While this helps one understand how Trump ticks, it also reveals that he is not a person that anyone one interested in having a sensible administration would want in there. Quite frankly, anyone so focused on self-aggrandizement is a danger to the rest of us.

Greenfield finishes his article with the following rhetorical flourish.

“Facts and logic matter.

“Integrity matters.

“Principles matter.

“Trump is the death of all that matters. Trump is our punishment for abandoning the things that matter.

“This isn’t to endorse Biden, but to condemn Trump.”

This is a powerful sentiment with which I mostly agree. I would alter it by replacing “Trump” with “Our current government”. It’s not just Trump who’s self-aggrandizing—posturing for power and wealth and reputation. It’s so much of the rest of the government that’s not interested in “facts, logic, integrity, or principles”.

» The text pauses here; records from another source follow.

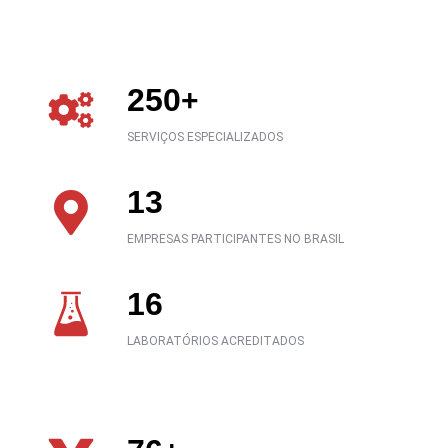
250
+
SERVIÇOS ESPECIALIZADOS
13
EMPRESAS PARTICIPANTES NO BRASIL
16
LABORATÓRIOS ACREDITADOS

Replace Trump with Biden. Is there now more of any of these four categories? No. The Congress—House and Senate—are also rotten. By all means, get rid of Trump. But it’s basically the “one bad apple spoils the whole bunch” principle, when that is not at all what the problem is. Trump is an excrescence, but only in that he doesn’t bother to try to hide his goals. He’s does what he does—he is what he is—because it is what gains him the support and success that he craves.